»»

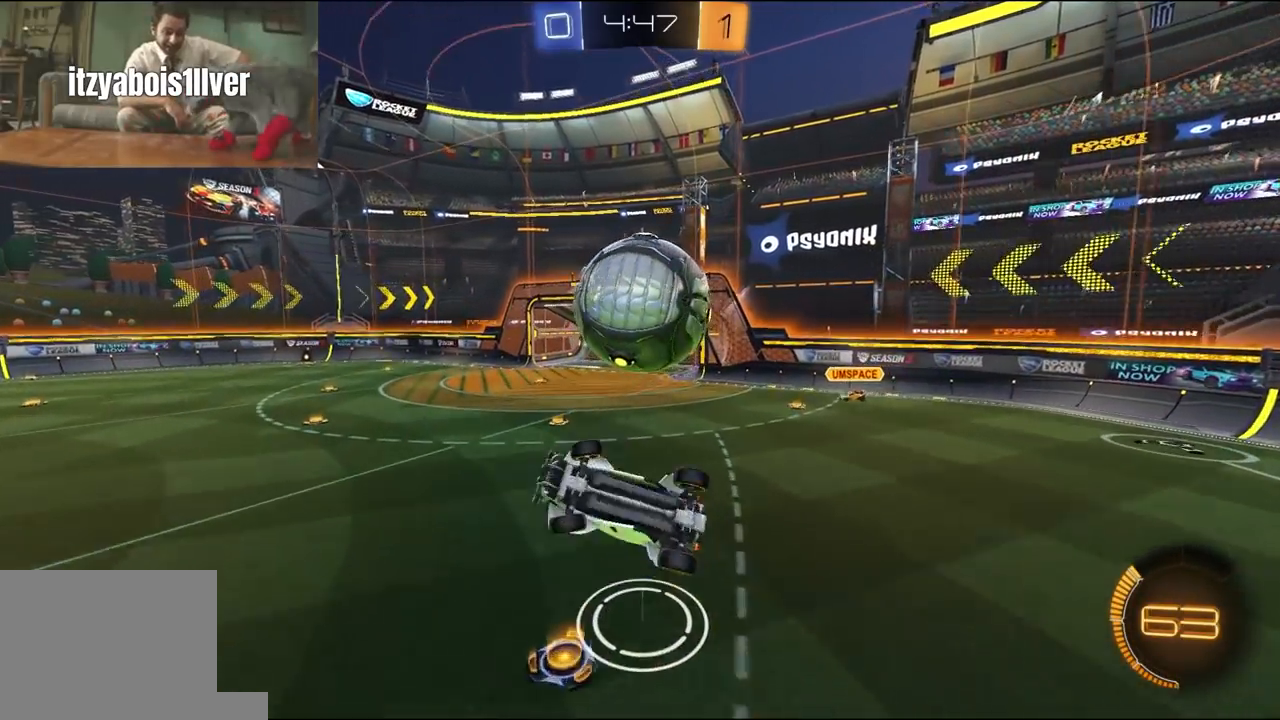
{"buttons": ["R2"], "left_stick": "up", "right_stick": "center", "events": [[200, "left_stick", "center"], [333, "left_stick", "down"], [400, "A", "down"], [400, "R2", "down"], [467, "A", "up"], [467, "left_stick", "up"]]}
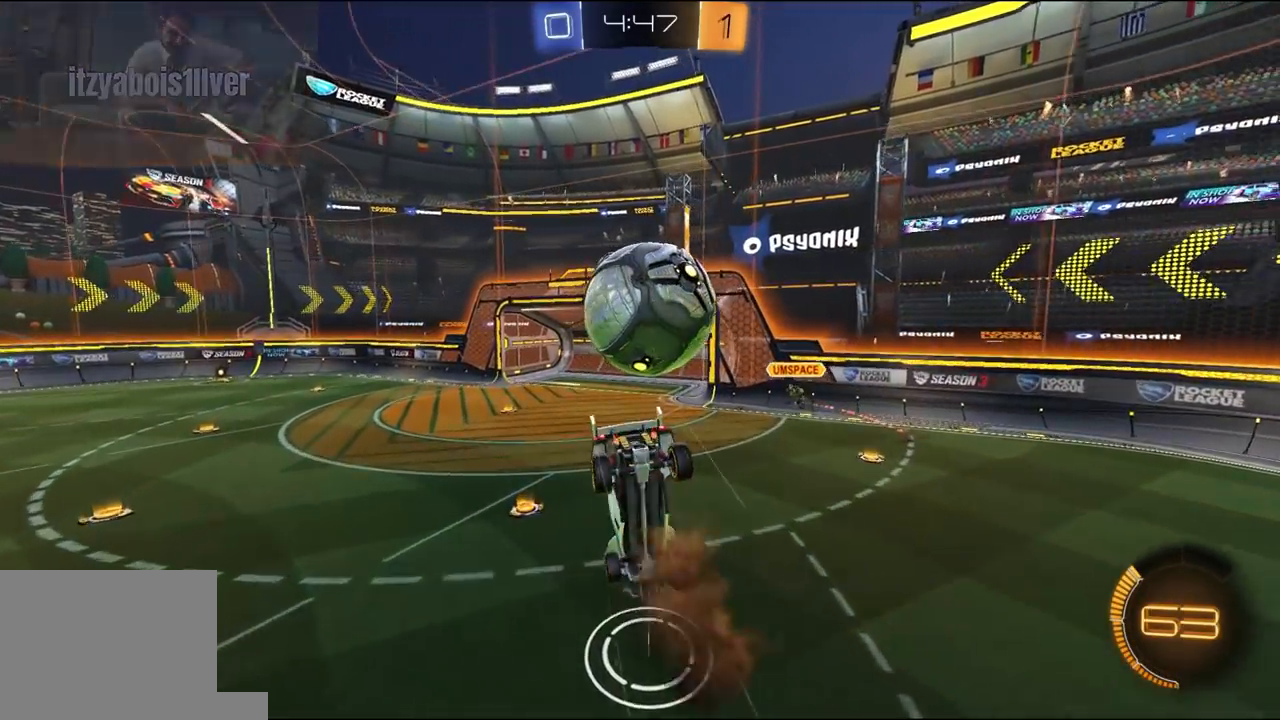
{"buttons": [], "left_stick": "right", "right_stick": "center", "events": [[33, "L3", "down"], [33, "R1", "down"], [233, "L3", "up"], [300, "left_stick", "center"], [333, "R1", "up"], [400, "R2", "up"], [467, "left_stick", "right"]]}
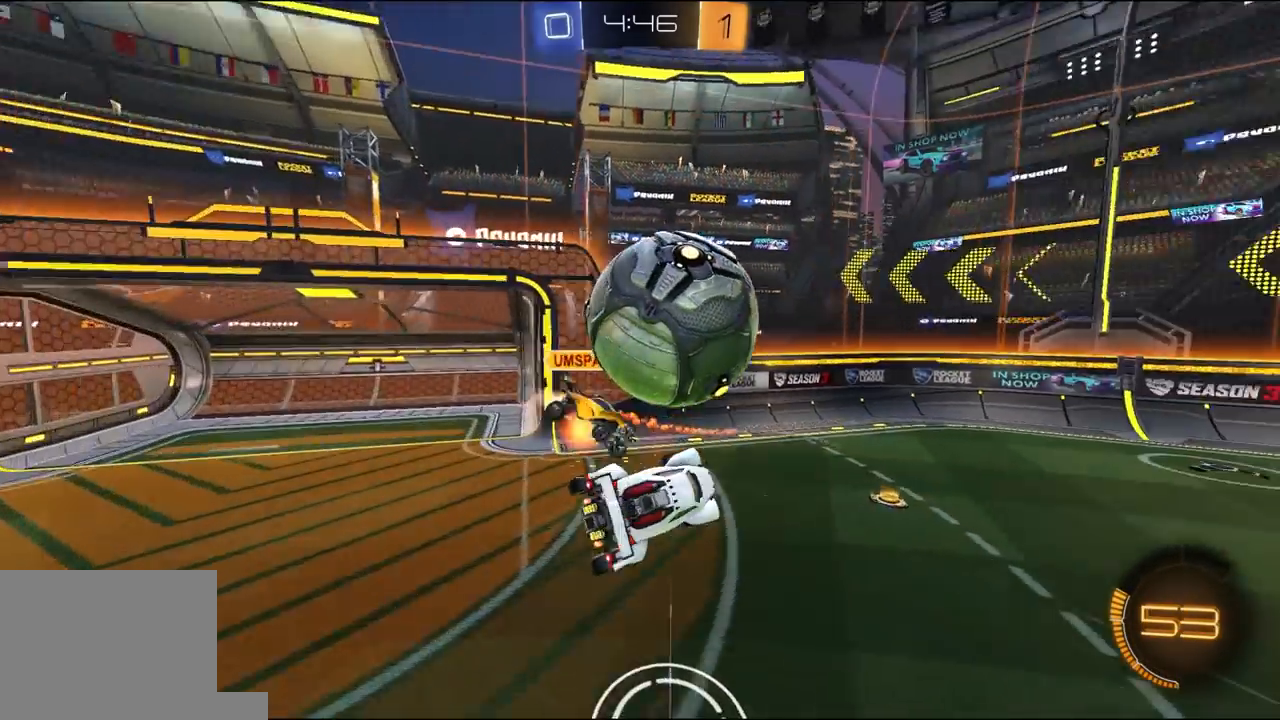
{"buttons": ["X", "L1", "R2"], "left_stick": "up-left", "right_stick": "center", "events": [[33, "left_stick", "down-right"], [167, "left_stick", "right"], [333, "L1", "down"], [333, "left_stick", "left"], [367, "R2", "down"], [467, "X", "down"], [500, "left_stick", "up-left"]]}
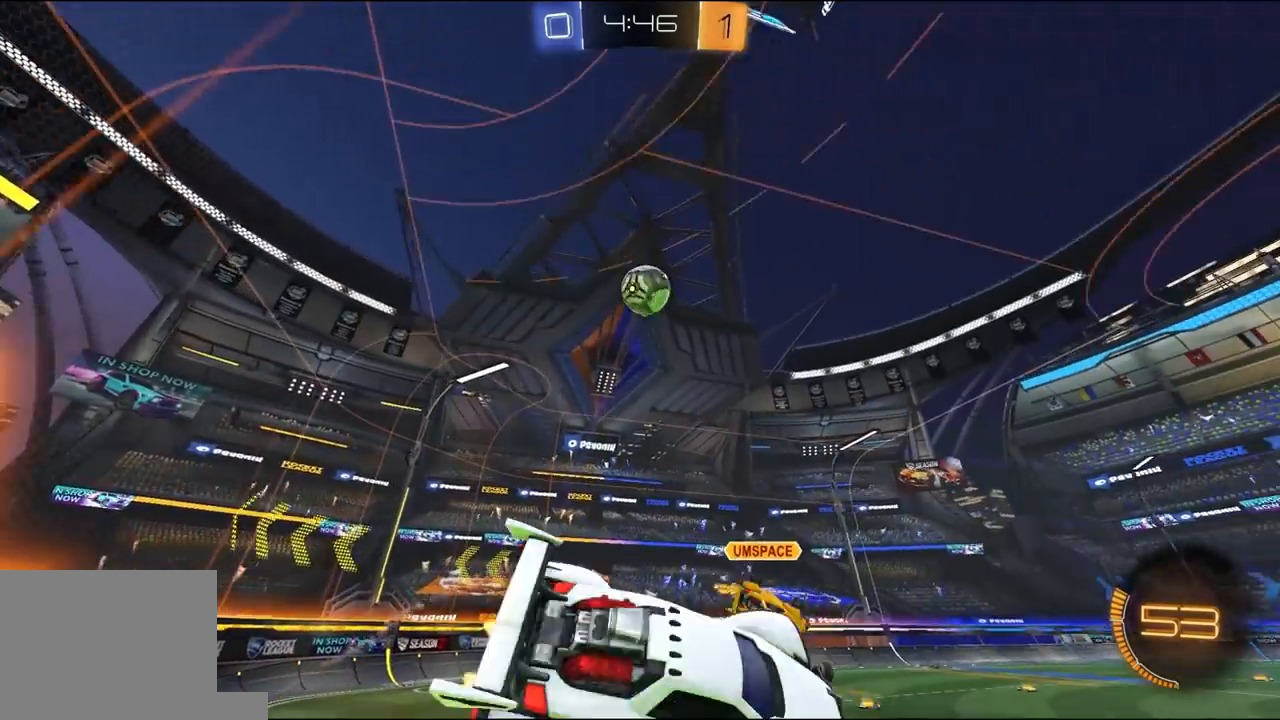
{"buttons": ["R2"], "left_stick": "up-left", "right_stick": "center", "events": [[33, "L1", "up"], [100, "L1", "down"], [133, "X", "up"], [200, "L1", "up"], [200, "left_stick", "center"], [267, "L1", "down"], [300, "left_stick", "up-right"], [333, "R2", "up"], [400, "L1", "up"], [400, "left_stick", "up-left"], [467, "R2", "down"]]}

««

Instructions to follow | Line by line, return the listing above exactly, dropping every picture.

Response below |
{"buttons": ["R2"], "left_stick": "up", "right_stick": "center", "events": [[200, "left_stick", "center"], [333, "left_stick", "down"], [400, "A", "down"], [400, "R2", "down"], [467, "A", "up"], [467, "left_stick", "up"]]}
{"buttons": [], "left_stick": "right", "right_stick": "center", "events": [[33, "L3", "down"], [33, "R1", "down"], [233, "L3", "up"], [300, "left_stick", "center"], [333, "R1", "up"], [400, "R2", "up"], [467, "left_stick", "right"]]}
{"buttons": ["X", "L1", "R2"], "left_stick": "up-left", "right_stick": "center", "events": [[33, "left_stick", "down-right"], [167, "left_stick", "right"], [333, "L1", "down"], [333, "left_stick", "left"], [367, "R2", "down"], [467, "X", "down"], [500, "left_stick", "up-left"]]}
{"buttons": ["R2"], "left_stick": "up-left", "right_stick": "center", "events": [[33, "L1", "up"], [100, "L1", "down"], [133, "X", "up"], [200, "L1", "up"], [200, "left_stick", "center"], [267, "L1", "down"], [300, "left_stick", "up-right"], [333, "R2", "up"], [400, "L1", "up"], [400, "left_stick", "up-left"], [467, "R2", "down"]]}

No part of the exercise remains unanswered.